Work item:
Could you show all lines in the entries below that contain the string "الحجر"?

++++ Material to process

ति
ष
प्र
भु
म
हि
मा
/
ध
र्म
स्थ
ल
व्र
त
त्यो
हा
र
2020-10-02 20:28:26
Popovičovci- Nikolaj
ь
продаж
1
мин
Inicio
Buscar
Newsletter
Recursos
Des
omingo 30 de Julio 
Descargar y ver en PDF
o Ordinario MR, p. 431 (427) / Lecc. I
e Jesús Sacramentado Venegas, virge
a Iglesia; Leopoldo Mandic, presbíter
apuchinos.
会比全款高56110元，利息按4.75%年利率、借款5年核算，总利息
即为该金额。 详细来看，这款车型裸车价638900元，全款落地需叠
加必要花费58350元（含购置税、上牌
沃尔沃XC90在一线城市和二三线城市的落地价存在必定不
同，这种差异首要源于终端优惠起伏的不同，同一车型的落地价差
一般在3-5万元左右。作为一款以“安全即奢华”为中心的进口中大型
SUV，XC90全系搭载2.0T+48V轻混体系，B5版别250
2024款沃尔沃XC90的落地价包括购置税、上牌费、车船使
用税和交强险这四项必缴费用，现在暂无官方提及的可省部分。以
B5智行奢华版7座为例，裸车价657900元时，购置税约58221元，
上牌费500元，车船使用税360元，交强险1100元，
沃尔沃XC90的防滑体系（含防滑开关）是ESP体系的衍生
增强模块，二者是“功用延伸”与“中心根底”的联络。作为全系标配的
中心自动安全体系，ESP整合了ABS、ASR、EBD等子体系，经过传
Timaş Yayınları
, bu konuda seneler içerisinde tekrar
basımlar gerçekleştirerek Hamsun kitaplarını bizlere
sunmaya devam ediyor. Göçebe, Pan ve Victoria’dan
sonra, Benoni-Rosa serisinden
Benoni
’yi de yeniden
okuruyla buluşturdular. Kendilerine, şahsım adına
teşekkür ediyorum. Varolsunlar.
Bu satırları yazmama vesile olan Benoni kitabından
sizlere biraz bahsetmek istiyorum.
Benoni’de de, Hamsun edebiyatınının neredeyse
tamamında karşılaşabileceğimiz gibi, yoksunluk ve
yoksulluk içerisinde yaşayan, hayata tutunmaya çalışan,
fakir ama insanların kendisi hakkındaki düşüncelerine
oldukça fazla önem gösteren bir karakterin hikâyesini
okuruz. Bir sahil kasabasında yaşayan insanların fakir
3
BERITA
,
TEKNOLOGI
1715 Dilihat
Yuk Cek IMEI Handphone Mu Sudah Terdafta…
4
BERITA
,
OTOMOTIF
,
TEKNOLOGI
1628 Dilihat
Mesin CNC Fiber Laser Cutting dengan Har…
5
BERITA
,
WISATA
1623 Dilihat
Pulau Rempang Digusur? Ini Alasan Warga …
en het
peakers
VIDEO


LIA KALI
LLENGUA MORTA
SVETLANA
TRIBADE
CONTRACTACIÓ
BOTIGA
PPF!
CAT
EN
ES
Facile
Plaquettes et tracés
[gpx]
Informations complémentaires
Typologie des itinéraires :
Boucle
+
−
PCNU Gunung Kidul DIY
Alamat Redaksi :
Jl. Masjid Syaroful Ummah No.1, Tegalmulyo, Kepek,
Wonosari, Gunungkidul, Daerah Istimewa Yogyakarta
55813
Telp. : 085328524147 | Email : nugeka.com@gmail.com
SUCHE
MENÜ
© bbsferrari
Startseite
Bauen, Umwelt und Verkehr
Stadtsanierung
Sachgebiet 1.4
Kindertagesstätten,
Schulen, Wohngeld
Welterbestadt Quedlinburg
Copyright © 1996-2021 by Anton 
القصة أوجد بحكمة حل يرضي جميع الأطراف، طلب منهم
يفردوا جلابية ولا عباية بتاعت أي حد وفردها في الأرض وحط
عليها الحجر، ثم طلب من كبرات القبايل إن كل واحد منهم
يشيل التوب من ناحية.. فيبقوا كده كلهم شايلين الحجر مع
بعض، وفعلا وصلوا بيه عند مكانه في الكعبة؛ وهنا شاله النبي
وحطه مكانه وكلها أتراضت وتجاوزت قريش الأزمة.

++++++++

Worked solution:
عليها الحجر، ثم طلب من كبرات القبايل إن كل واحد منهم
يشيل التوب من ناحية.. فيبقوا كده كلهم شايلين الحجر مع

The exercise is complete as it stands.